Its business model enables the energy giant to benefit from steady, predictable cash flows, resulting in consistent dividend hikes. At its annual shareholder meeting in May, CEO Greg Ebel told investors the company delivered record financial results in 2025 and met or beat its financial guidance for the 20th year in a row.
The Canadian dividend stock sanctioned $14 billion in new projects last year and placed $5 billion of new assets into service. Management pointed to rising demand from data centres, LNG exports, and industrial customers as reasons the company expects steady growth well into the next decade, with a $39-billion project backlog already lined up through 2030.
What $25,000 could look like inside a TFSA
As of early July, Enbridge shares trade at around $77 on the TSX and pay an annual dividend of $3.88 per share, split into quarterly payments of $0.97 each. That works out to a dividend yield of roughly 5.1%.
Here is the simple math on a $25,000 investment.

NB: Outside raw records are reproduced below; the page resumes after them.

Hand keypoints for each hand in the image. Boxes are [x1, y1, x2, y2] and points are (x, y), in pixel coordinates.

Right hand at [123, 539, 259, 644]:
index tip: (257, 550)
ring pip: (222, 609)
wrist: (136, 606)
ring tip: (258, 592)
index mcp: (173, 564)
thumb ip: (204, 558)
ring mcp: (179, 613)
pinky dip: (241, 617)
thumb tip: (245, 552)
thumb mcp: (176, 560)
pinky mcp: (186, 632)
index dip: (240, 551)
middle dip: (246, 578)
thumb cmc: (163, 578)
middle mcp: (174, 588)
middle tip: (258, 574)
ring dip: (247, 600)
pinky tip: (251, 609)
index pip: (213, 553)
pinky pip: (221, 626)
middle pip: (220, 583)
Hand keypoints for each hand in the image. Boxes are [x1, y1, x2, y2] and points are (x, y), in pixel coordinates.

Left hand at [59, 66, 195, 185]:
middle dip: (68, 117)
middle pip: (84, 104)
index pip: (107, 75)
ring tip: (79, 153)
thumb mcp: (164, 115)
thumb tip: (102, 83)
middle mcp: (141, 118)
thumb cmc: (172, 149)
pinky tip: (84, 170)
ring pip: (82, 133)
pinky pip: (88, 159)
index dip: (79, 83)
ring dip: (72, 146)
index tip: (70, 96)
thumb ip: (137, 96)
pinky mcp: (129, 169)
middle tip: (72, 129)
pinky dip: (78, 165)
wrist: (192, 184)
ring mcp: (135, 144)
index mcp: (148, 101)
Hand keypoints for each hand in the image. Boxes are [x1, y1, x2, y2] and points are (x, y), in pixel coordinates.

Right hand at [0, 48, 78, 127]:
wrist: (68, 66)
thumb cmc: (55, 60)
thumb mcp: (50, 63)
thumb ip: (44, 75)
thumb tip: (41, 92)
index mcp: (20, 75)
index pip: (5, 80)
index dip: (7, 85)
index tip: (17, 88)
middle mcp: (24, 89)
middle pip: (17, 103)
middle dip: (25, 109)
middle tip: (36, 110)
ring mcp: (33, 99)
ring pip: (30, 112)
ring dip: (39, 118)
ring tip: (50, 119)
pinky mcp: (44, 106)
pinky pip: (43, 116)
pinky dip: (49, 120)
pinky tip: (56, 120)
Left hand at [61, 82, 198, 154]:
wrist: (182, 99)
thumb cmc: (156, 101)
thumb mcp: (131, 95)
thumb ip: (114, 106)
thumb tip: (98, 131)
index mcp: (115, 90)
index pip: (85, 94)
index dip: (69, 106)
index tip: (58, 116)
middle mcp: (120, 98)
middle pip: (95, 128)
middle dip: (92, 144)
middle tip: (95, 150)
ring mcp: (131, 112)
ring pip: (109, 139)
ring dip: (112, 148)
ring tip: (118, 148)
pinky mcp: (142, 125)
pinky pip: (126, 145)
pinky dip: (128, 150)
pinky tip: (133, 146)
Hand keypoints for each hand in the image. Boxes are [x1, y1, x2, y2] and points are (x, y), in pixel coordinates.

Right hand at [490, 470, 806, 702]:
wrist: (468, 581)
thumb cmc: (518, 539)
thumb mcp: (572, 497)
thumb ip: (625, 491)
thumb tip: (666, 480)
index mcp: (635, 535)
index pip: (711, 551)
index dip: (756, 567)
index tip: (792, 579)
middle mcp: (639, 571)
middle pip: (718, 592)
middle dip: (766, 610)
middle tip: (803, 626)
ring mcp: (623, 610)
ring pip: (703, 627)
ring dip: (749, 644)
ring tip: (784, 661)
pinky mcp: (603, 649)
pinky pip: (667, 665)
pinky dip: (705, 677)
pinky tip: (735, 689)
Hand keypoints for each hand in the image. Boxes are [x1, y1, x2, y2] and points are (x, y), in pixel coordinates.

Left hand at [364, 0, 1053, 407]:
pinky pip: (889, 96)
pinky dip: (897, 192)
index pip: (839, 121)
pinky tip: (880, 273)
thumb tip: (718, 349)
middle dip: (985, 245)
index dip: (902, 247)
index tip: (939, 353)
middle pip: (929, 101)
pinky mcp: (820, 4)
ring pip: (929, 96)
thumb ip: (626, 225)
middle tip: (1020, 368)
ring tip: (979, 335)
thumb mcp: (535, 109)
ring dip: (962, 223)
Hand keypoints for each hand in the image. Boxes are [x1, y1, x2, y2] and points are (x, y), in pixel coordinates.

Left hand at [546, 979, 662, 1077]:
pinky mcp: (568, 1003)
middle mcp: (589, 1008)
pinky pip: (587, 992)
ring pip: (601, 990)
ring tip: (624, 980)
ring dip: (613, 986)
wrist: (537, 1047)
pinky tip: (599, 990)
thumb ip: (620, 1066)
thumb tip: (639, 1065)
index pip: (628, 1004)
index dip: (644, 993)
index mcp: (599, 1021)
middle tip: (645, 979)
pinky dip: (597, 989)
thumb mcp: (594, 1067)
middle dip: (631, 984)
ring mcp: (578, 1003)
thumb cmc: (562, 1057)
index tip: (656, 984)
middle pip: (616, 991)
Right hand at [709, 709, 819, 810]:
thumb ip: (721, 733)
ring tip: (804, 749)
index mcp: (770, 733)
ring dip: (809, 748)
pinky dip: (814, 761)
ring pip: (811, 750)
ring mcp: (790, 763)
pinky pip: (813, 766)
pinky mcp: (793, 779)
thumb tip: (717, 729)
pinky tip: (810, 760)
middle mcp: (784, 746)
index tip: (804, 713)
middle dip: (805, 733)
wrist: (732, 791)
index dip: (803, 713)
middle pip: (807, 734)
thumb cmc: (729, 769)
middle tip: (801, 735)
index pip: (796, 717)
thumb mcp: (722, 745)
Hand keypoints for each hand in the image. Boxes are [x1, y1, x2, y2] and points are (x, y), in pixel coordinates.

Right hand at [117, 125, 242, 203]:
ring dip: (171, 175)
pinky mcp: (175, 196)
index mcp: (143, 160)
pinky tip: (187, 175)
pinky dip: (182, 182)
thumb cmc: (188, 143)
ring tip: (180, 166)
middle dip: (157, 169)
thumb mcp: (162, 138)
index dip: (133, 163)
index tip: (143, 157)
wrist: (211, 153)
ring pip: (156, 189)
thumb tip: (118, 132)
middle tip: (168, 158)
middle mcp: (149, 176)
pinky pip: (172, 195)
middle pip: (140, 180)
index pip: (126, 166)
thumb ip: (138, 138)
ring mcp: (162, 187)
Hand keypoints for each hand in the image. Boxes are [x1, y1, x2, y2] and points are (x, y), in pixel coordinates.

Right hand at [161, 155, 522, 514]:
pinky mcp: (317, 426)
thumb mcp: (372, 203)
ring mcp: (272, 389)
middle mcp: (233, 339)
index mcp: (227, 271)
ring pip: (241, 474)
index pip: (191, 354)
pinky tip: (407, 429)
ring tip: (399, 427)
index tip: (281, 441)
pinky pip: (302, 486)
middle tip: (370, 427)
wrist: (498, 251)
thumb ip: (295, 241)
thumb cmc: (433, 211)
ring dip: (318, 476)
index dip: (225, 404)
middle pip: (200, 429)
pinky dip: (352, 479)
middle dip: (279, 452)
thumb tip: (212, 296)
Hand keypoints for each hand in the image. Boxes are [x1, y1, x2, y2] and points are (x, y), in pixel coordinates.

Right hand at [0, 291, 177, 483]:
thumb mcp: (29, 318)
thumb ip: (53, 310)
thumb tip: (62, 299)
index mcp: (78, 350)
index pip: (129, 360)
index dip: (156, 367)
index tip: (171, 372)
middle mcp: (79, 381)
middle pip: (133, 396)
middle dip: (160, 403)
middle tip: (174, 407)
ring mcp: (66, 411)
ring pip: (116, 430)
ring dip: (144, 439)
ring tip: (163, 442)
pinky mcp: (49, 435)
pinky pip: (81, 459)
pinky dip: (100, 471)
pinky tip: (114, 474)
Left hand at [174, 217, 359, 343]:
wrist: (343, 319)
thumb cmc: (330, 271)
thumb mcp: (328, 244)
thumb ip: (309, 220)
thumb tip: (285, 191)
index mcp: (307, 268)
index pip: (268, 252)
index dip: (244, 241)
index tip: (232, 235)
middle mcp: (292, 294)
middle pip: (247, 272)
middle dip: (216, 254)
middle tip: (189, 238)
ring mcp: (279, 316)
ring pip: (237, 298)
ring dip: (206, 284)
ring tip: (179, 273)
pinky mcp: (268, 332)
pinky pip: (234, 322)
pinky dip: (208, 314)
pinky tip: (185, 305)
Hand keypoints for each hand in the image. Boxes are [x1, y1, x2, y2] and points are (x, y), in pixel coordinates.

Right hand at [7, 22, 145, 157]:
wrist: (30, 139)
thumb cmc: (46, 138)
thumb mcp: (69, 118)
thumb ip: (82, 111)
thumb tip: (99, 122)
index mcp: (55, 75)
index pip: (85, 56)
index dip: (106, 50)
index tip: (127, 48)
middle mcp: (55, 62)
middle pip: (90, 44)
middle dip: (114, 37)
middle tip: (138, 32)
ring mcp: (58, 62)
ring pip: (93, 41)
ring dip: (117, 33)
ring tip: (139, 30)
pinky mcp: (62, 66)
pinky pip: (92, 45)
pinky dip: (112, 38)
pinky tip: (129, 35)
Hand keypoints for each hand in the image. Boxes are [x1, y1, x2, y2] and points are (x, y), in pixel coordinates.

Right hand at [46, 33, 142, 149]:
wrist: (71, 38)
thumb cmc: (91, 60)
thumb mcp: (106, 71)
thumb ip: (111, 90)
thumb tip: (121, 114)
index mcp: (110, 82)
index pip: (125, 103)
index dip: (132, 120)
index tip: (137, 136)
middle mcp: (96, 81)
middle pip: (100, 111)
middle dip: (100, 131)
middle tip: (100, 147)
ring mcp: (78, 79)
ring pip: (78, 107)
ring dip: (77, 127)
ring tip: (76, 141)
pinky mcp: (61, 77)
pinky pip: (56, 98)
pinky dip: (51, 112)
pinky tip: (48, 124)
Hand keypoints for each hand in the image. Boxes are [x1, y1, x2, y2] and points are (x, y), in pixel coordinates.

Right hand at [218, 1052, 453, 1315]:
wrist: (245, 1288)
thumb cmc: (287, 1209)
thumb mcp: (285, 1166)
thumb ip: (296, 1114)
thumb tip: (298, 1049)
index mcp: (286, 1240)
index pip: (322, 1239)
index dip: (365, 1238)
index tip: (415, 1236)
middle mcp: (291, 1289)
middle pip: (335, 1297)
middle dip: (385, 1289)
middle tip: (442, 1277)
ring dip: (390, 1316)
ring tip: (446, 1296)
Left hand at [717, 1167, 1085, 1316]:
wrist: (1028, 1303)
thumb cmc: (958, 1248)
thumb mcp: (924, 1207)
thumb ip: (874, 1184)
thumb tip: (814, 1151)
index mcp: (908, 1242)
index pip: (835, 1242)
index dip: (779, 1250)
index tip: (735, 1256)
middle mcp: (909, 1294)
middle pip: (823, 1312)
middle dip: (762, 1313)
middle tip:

| COMPANY | RECENT PRICE | NUMBER OF SHARES | DIVIDEND | TOTAL PAYOUT | FREQUENCY |
| Enbridge | $76.70 | 326 | $0.97 | $316 | Quarterly |
You could buy about 326 shares. At $3.88 per share per year, that works out to roughly $1,265 in annual income. Spread across four payments, that is about $316 every three months, landing in your account without owing a cent to the CRA.
Enbridge raised its dividend for the 31st consecutive year in December 2025, by 3%. The company has guided for continued dividend growth of 3% to 5% a year going forward. Notably, ENB stock has raised the annual dividend from $0.58 per share in July 2006.
If you do not need the cash right away, reinvesting those dividends through a Dividend Reinvestment Plan buys you more shares automatically. Over time, that compounding effect can meaningfully grow both your share count and your future income.
The bear case for the Canadian dividend stock
No investment is without risk, and pipeline stocks are sensitive to interest rates, regulation, and shifts in energy demand.
Enbridge carries a fair amount of debt, though management has kept leverage within its target range and maintained a strong investment-grade credit rating.
At the same time, one shareholder at the May meeting raised concerns about a proposed pipeline project in northwestern Canada. Ebel responded that Enbridge is not currently a proponent of that project and that any future project would go through the company’s full board and risk review process, including its Sustainability Committee.
For investors focused on income rather than speculation, Enbridge’s existing contracted asset base matters most, and that part of the business looks solid.
The Foolish takeaway
Turning $25,000 into consistent income does not require picking the next hot stock or timing the market.
A TFSA paired with a proven dividend payer like Enbridge gives you a straightforward path to tax-free cash flow today, with room for that income to grow over time.